Rector Università Bocconi Francesco C. Billari

= Francesco Billari =

Italian demographer (1970-)

Francesco C. Billari (born 13 October 1970) is an Italian sociologist and demographer, and the Rector of Bocconi University in Milan, as well as Professor of Demography in the Department of Social and Political Sciences.

==Biography==

He graduated from Bocconi University with a degree in Political Economy in 1994, with a specialization in Statistics and Operations Research. In 1997 he was a Doctoral Fellow at the Max Planck Institute for Human Development in Berlin, and obtained a PhD in demography from the University of Padua (Department of Statistical Sciences) in 1998. From 1999 to 2002 he was the leader of a research group at the Max Planck Institute for Demographic Research in Rostock.

A professor of demography at Bocconi University from 2002 to 2012 (until 2005 Associate and later Full Professor), he subsequently moved to the University of Oxford as Statutory Professor of Sociology and Demography and Director of the Department of Sociology, and as Professorial Fellow at Nuffield College, Oxford, before returning to his alma mater in 2017.

At Bocconi he has also held the roles of Dean for Development, in charge of Alumni relations and Fundraising, founding Director of the Carlo F. Dondena Center for Research on Social Dynamics and Public Policy, Director of the Master of Science in Economic and Social Sciences when it was launched, Dean of the Faculty and Deputy Rector.

On 27 June 2022 he has been appointed by the Bocconi board Rector of the University for the 2022/2024 two-year period; he took office on 1 November 2022, at the end of Gianmario Verona's six-year Rectorship.

==Academic recognitions==

He has held several academic positions at an international level, including Distinguished International Scholar at the Department of Sociology and the Population Studies Center at the University of Pennsylvania (2008–2009), and visiting professor at the Department of Social and Political Sciences at Universitat Pompeu Fabra in Barcelona (2007).

He was president, Secretary-General and Treasurer of the European Association for Population Studies and President of the Italian Association for Population Studies, a section of the Italian Statistical Society.

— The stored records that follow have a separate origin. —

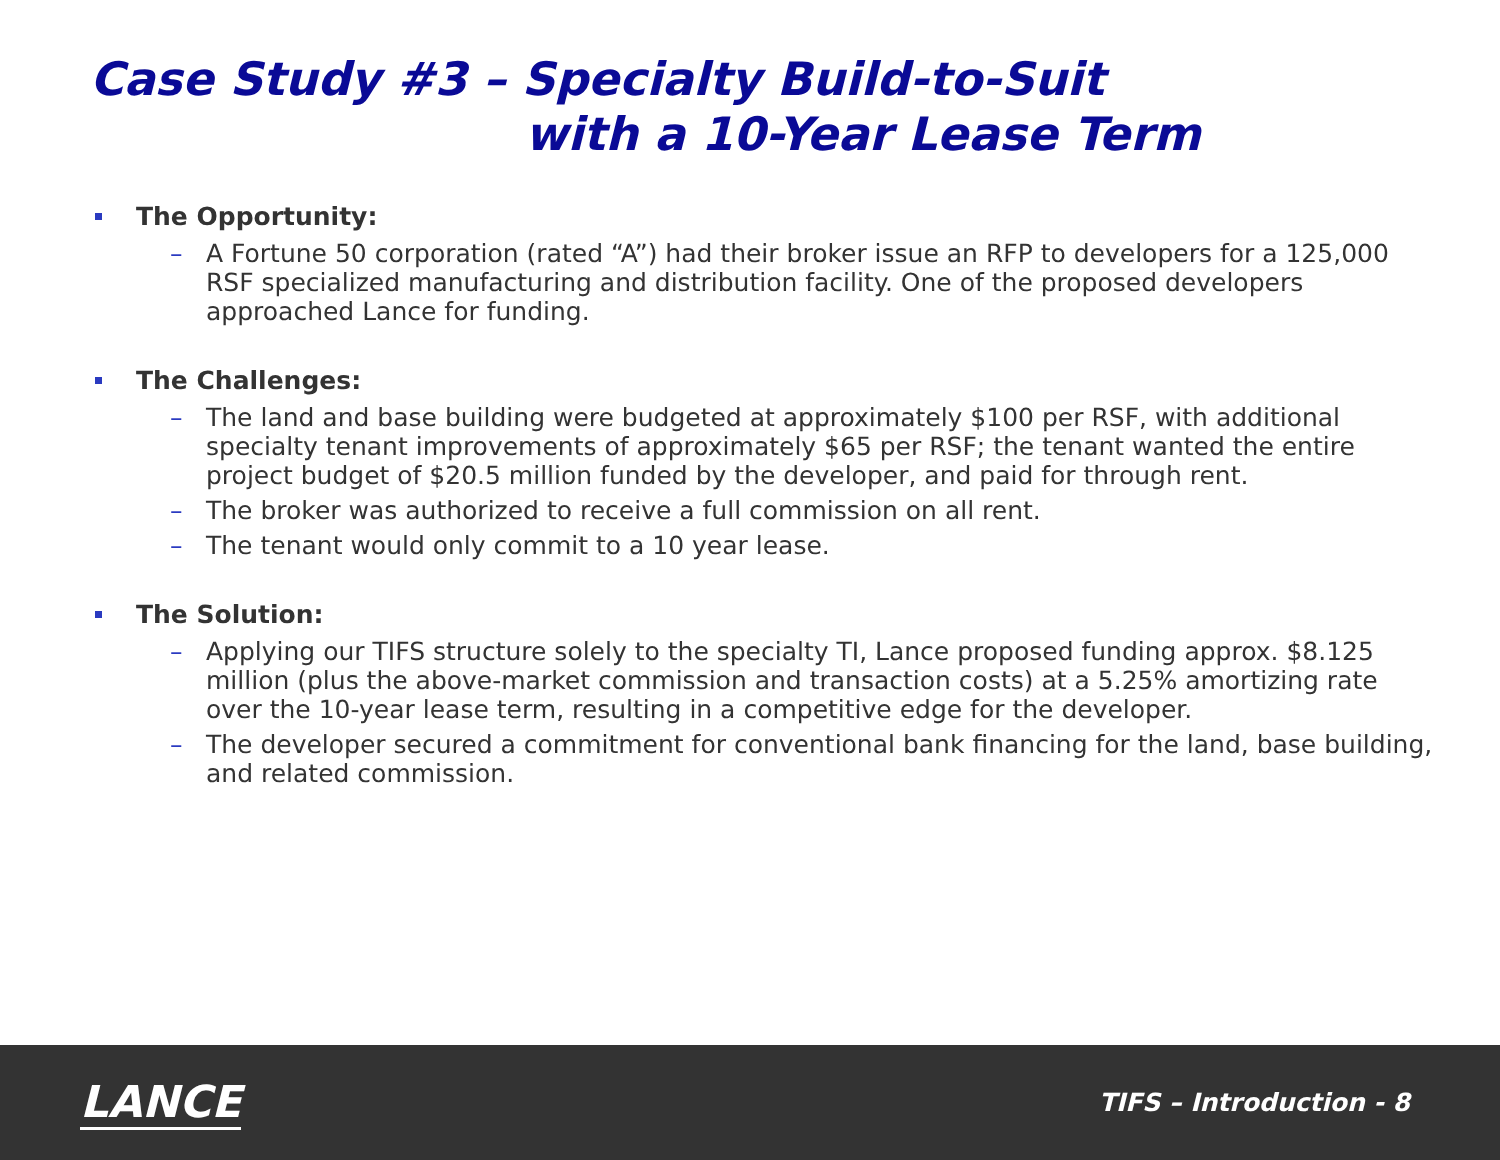Case Study #3 – Specialty Build-to-Suit
with a 10-Year Lease Term
The Opportunity:
– A Fortune 50 corporation (rated “A”) had their broker issue an RFP to developers for a 125,000 RSF specialized manufacturing and distribution facility. One of the proposed developers approached Lance for funding.
The Challenges:
– The land and base building were budgeted at approximately $100 per RSF, with additional specialty tenant improvements of approximately $65 per RSF; the tenant wanted the entire project budget of $20.5 million funded by the developer, and paid for through rent.
– The broker was authorized to receive a full commission on all rent.
– The tenant would only commit to a 10 year lease.
The Solution:
– Applying our TIFS structure solely to the specialty TI, Lance proposed funding approx. $8.125 million (plus the above-market commission and transaction costs) at a 5.25% amortizing rate over the 10-year lease term, resulting in a competitive edge for the developer.
– The developer secured a commitment for conventional bank financing for the land, base building, and related commission.
LANCE
TIFS – Introduction - 8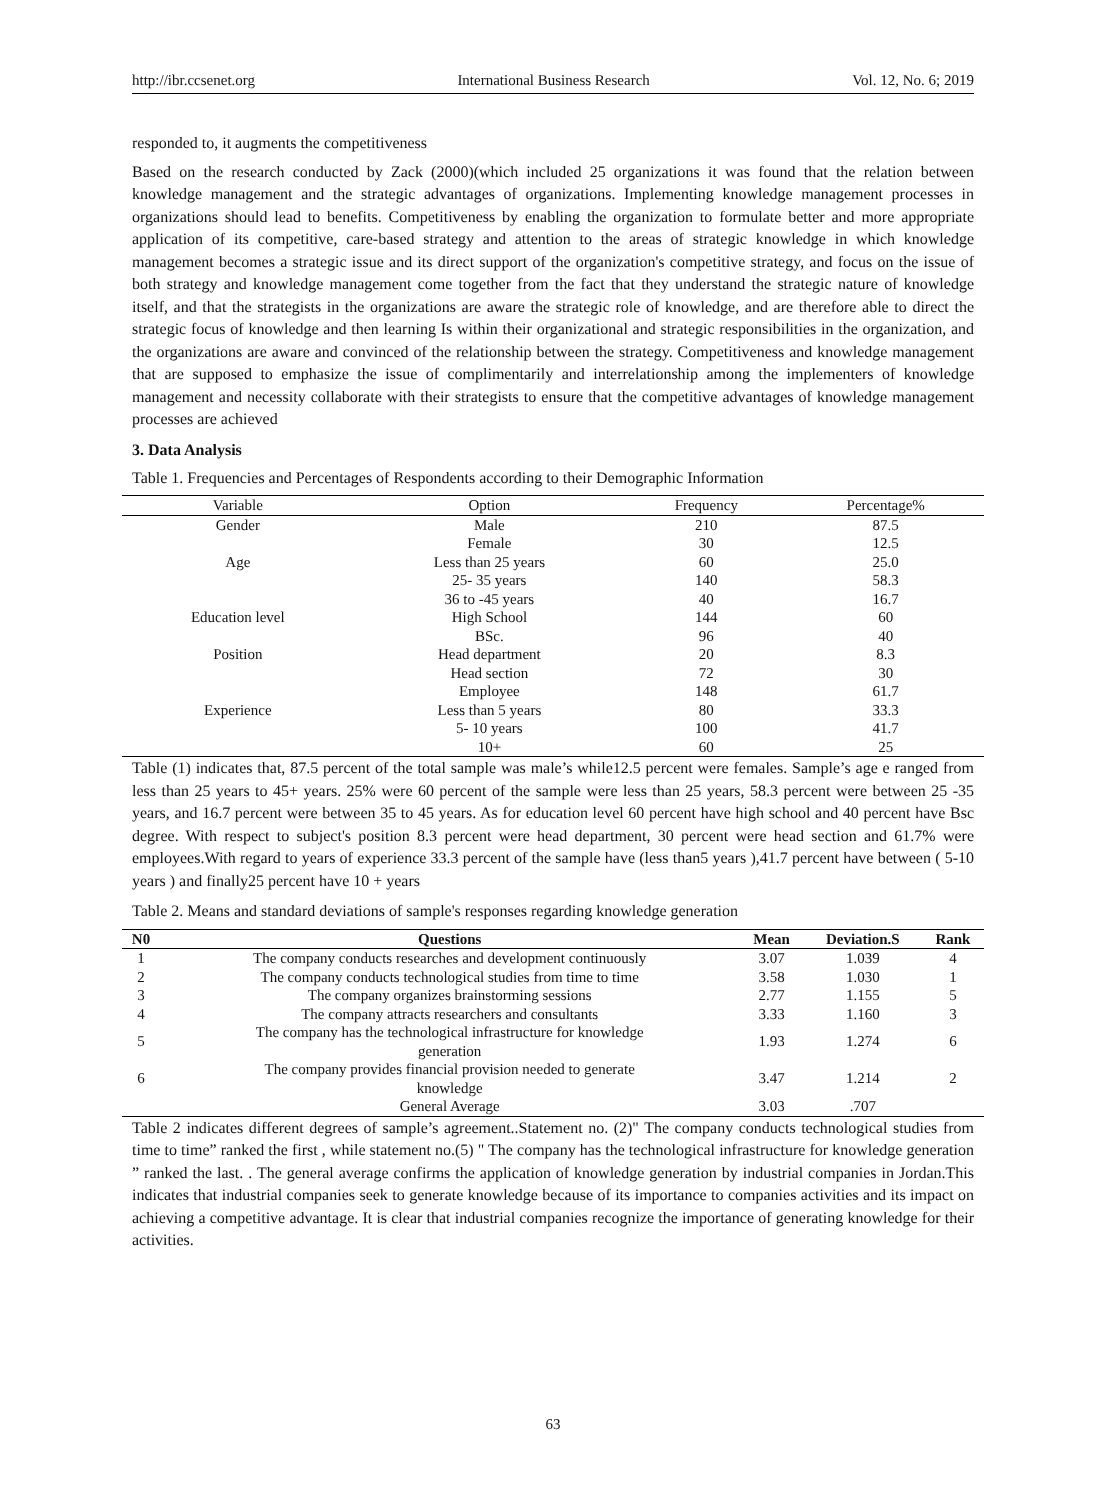http://ibr.ccsenet.org International Business Research Vol. 12, No. 6; 2019
responded to, it augments the competitiveness
Based on the research conducted by Zack (2000)(which included 25 organizations it was found that the relation between knowledge management and the strategic advantages of organizations. Implementing knowledge management processes in organizations should lead to benefits. Competitiveness by enabling the organization to formulate better and more appropriate application of its competitive, care-based strategy and attention to the areas of strategic knowledge in which knowledge management becomes a strategic issue and its direct support of the organization's competitive strategy, and focus on the issue of both strategy and knowledge management come together from the fact that they understand the strategic nature of knowledge itself, and that the strategists in the organizations are aware the strategic role of knowledge, and are therefore able to direct the strategic focus of knowledge and then learning Is within their organizational and strategic responsibilities in the organization, and the organizations are aware and convinced of the relationship between the strategy. Competitiveness and knowledge management that are supposed to emphasize the issue of complimentarily and interrelationship among the implementers of knowledge management and necessity collaborate with their strategists to ensure that the competitive advantages of knowledge management processes are achieved
3. Data Analysis
Table 1. Frequencies and Percentages of Respondents according to their Demographic Information
| Variable | Option | Frequency | Percentage% |
| --- | --- | --- | --- |
| Gender | Male | 210 | 87.5 |
| | Female | 30 | 12.5 |
| Age | Less than 25 years | 60 | 25.0 |
| | 25- 35 years | 140 | 58.3 |
| | 36 to -45 years | 40 | 16.7 |
| Education level | High School | 144 | 60 |
| | BSc. | 96 | 40 |
| Position | Head department | 20 | 8.3 |
| | Head section | 72 | 30 |
| | Employee | 148 | 61.7 |
| Experience | Less than 5 years | 80 | 33.3 |
| | 5- 10 years | 100 | 41.7 |
| | 10+ | 60 | 25 |
Table (1) indicates that, 87.5 percent of the total sample was male’s while12.5 percent were females. Sample’s age e ranged from less than 25 years to 45+ years. 25% were 60 percent of the sample were less than 25 years, 58.3 percent were between 25 -35 years, and 16.7 percent were between 35 to 45 years. As for education level 60 percent have high school and 40 percent have Bsc degree. With respect to subject's position 8.3 percent were head department, 30 percent were head section and 61.7% were employees.With regard to years of experience 33.3 percent of the sample have (less than5 years ),41.7 percent have between ( 5-10 years ) and finally25 percent have 10 + years
Table 2. Means and standard deviations of sample's responses regarding knowledge generation
| N0 | Questions | Mean | Deviation.S | Rank |
| --- | --- | --- | --- | --- |
| 1 | The company conducts researches and development continuously | 3.07 | 1.039 | 4 |
| 2 | The company conducts technological studies from time to time | 3.58 | 1.030 | 1 |
| 3 | The company organizes brainstorming sessions | 2.77 | 1.155 | 5 |
| 4 | The company attracts researchers and consultants | 3.33 | 1.160 | 3 |
| 5 | The company has the technological infrastructure for knowledge generation | 1.93 | 1.274 | 6 |
| 6 | The company provides financial provision needed to generate knowledge | 3.47 | 1.214 | 2 |
| | General Average | 3.03 | .707 | |
Table 2 indicates different degrees of sample’s agreement..Statement no. (2)" The company conducts technological studies from time to time” ranked the first , while statement no.(5) " The company has the technological infrastructure for knowledge generation ” ranked the last. . The general average confirms the application of knowledge generation by industrial companies in Jordan.This indicates that industrial companies seek to generate knowledge because of its importance to companies activities and its impact on achieving a competitive advantage. It is clear that industrial companies recognize the importance of generating knowledge for their activities.
63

He has also held positions on the scientific councils of various institutions, including the Center for Demographic Studies at the Institut National d'Études Démographiques, the Netherlands Interdisciplinary Demographic Institute, the Paris School of Economics and the Vienna Institute of Demography.

For his research contributions on demography and study of life courses, sociology and social policies, he was appointed Fellow of the British Academy (2014), Foreign Corresponding Member of the Austrian Academy of Sciences (2014) and Fellow of the European Academy of Sociology (2010).

In 2012, the Population Association of America awarded him the Clifford C. Clogg Award for Mid-Career Achievement. He also received an Honorary Doctorate from the Faculty of Economic, Social and Political Sciences and Communication from Université Catholique de Louvain (2013).

==Research areas==

His research has been published by generalist journals, such as Nature and PNAS, and by top international journals in the demographic, sociological, statistical and epidemiological fields. He has also held editorial roles at Advances in Life Course Research (as founding editor), Population Studies, Demographic Research and Demography. He has obtained competitive research funding from the European Research Council (Advanced Investigator Grant) and other leading programs at national and international levels.